Above and beyond the pressure it's bringing to bear on
university administrators and corporations, the anti-sweatshop
movement on university campuses is instructive for at least
three reasons.
First, because it fully dispels the myth of
Generation-Xers-as-apathetic-slackers. There is a great deal
of sophisticated campus activism these days; and, perhaps more
importantly, there is a significant element of student
participation in solidarity with labor and environmental
activists, for example, in the WTO protests in Seattle.

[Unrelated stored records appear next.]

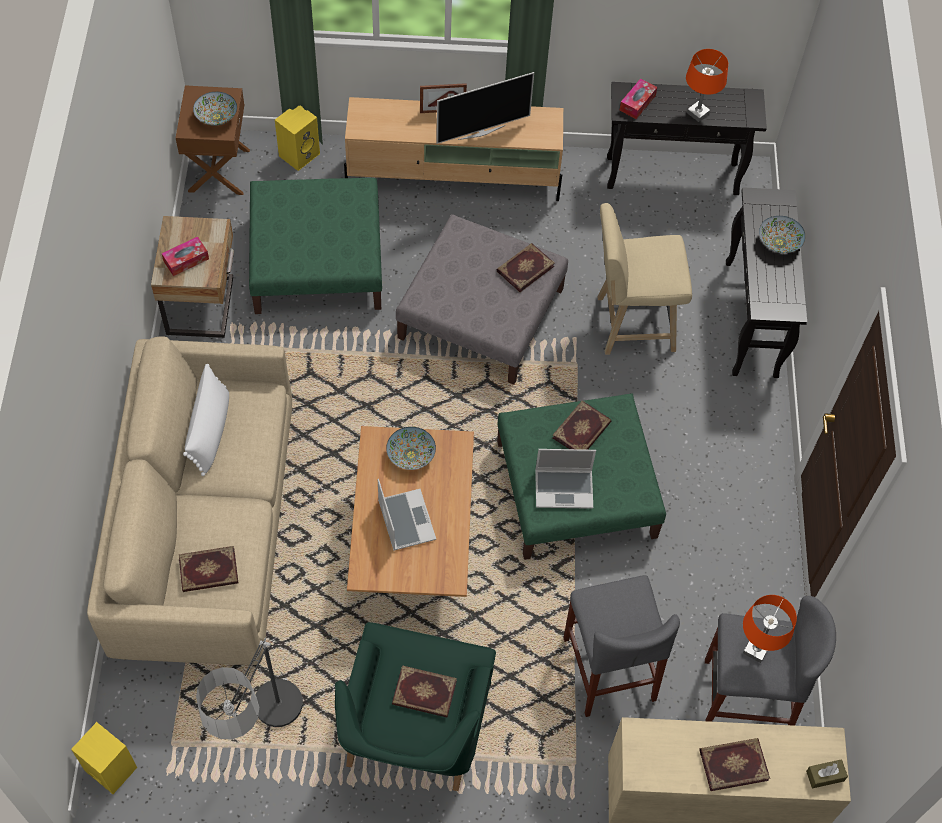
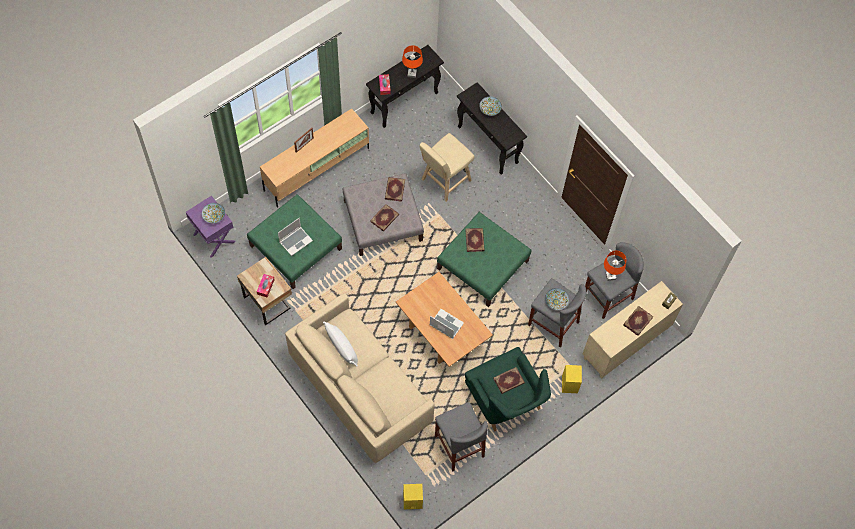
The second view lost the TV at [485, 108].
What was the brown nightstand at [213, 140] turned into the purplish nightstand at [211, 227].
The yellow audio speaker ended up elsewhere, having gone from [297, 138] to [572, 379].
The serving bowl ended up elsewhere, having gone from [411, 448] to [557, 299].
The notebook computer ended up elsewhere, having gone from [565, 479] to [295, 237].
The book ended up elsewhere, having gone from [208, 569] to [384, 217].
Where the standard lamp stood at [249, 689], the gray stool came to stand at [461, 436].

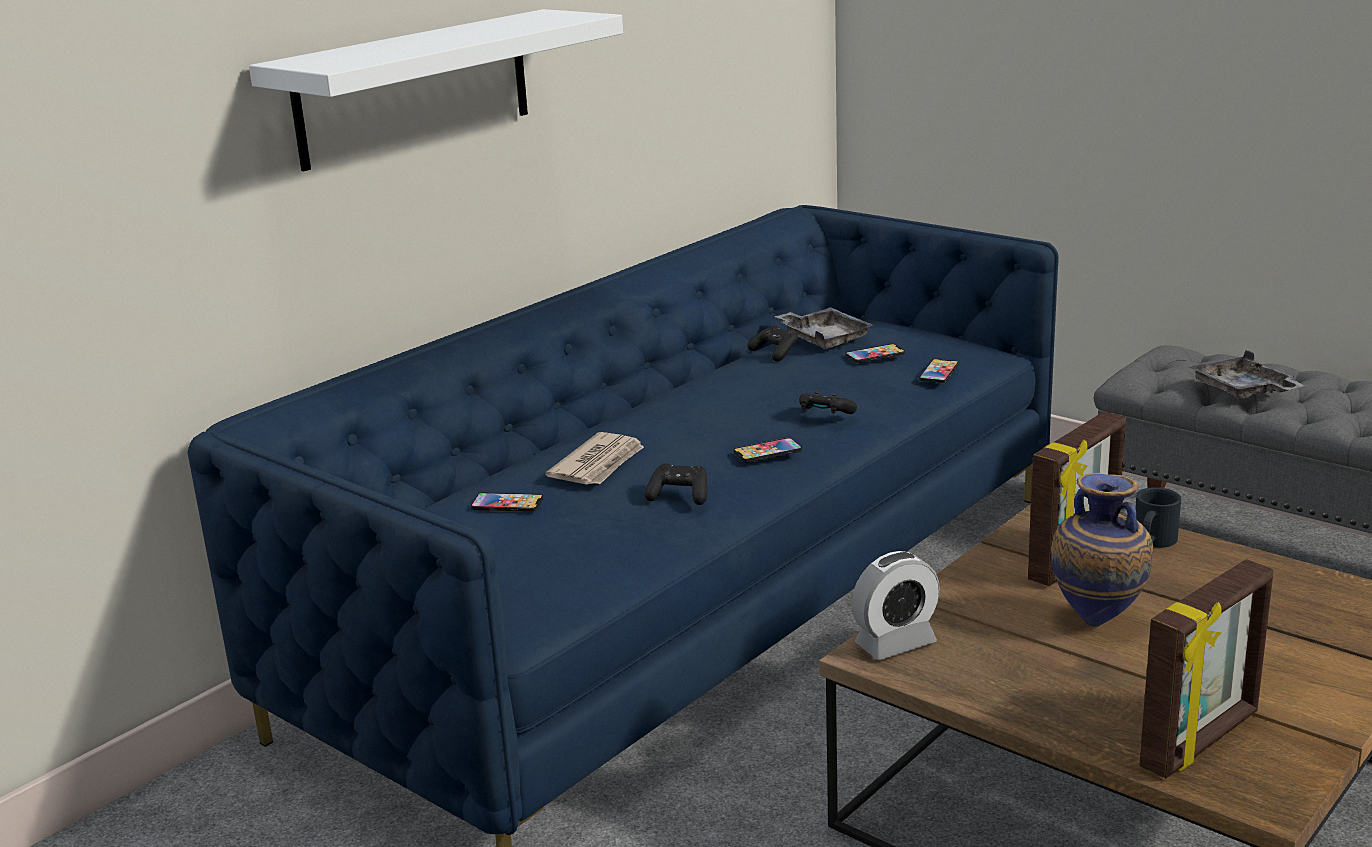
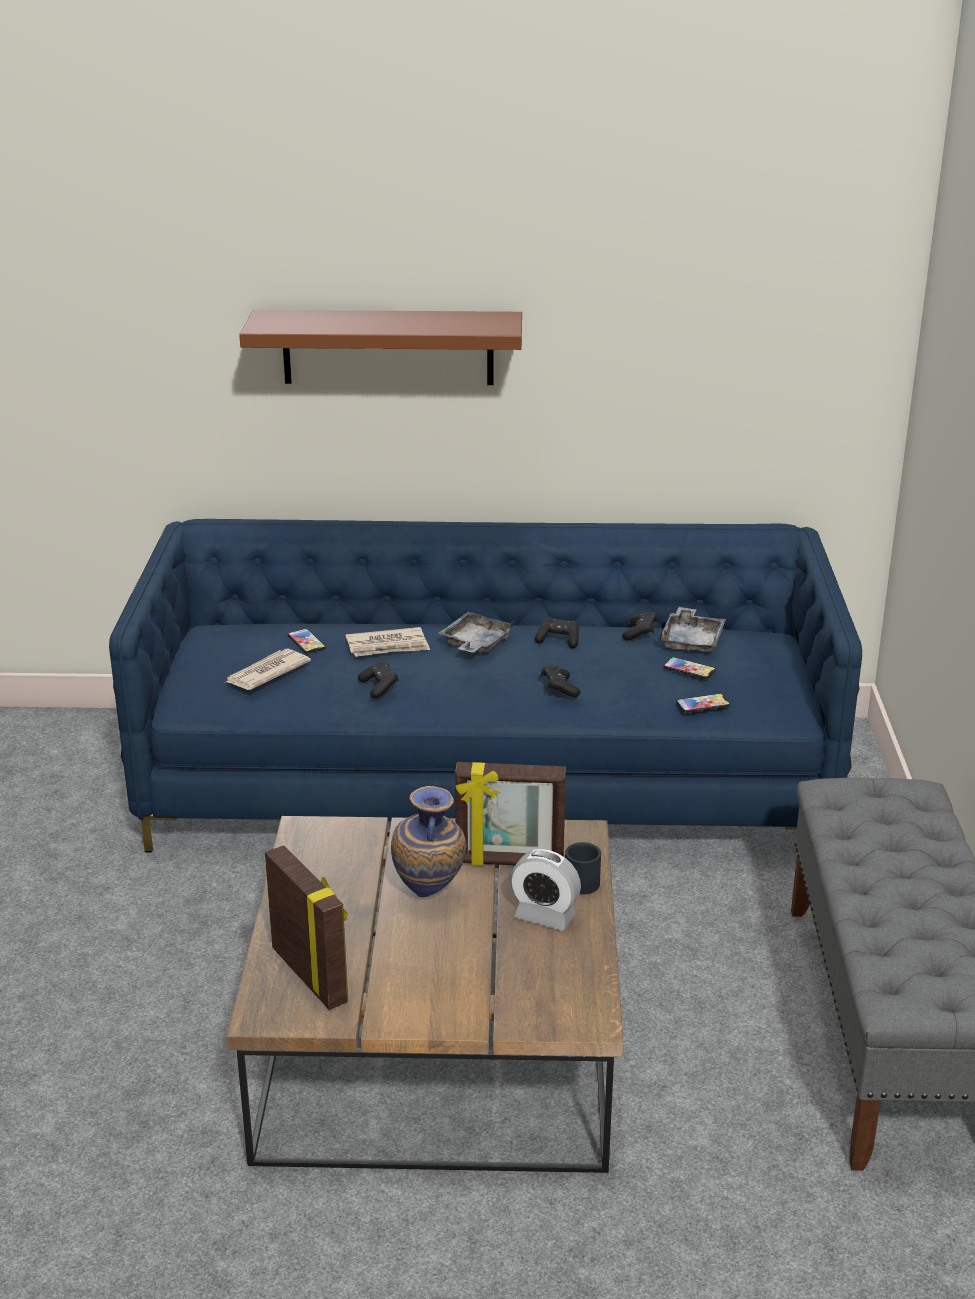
What was the whitish bracket shelf at [436, 90] turned into the brown bracket shelf at [380, 347].
The gray carrying tray ended up elsewhere, having gone from [1247, 374] to [477, 632].
The second view lost the handset at [768, 450].
The alarm clock ended up elsewhere, having gone from [896, 605] to [545, 890].
The photo frame at [1206, 669] ended up facing another way, 135 degrees counterclockwise from before.
The second view gained the black joypad at [557, 632].
The second view gained the newspaper at [267, 669].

Second, because it demonstrates, once again, how limited and
class-conscious the mainstream media are these days. You
simply cannot find any decent, regular coverage of the
flood of activism on university campuses. This lack of
coverage borders on criminality. The bargain we made with
corporations when we gave them the public airwaves is that
programming would focus on the public interest. That hasn't
happened, and it not happening, in my view, invalidates the
social contract we had with these corporations. Remember:
corporate charter revocation is within the sovereign's power,
and we're the sovereign, at least for a little while longer
Third, because it demonstrates the growing commercialization
and corporatization of American universities. It's happening
across the board, not just with the licensing of university
logos, mascots and trademarks. One example from my university: Bell & Howell's UMI, the
archiver-of-record of American dissertations and theses is
playing hardball, offering free access -- access that always
should have been free -- to dissertations and theses in
exchange for exclusive distribution rights over future
dissertations and theses, a move that strikes at the heart of
what a university is. Universities acquiescent enough to agree
with this devil's bargain will in effect be abdicating their
unique mission as a community dedicated to the production and
dissemination of knowledge.
Sweatshop labor is unacceptable, as is the commercialization
and corporatization of the American university. We all owe a
huge debt to students for helping the rest of us remember
that. American corporations ("American" in name only these
days) have no right to exploit the poor and wretched of the
earth just to further enrich the greedy few. And they
certainly have no right to make American universities a
partner in their damnable, dirty games.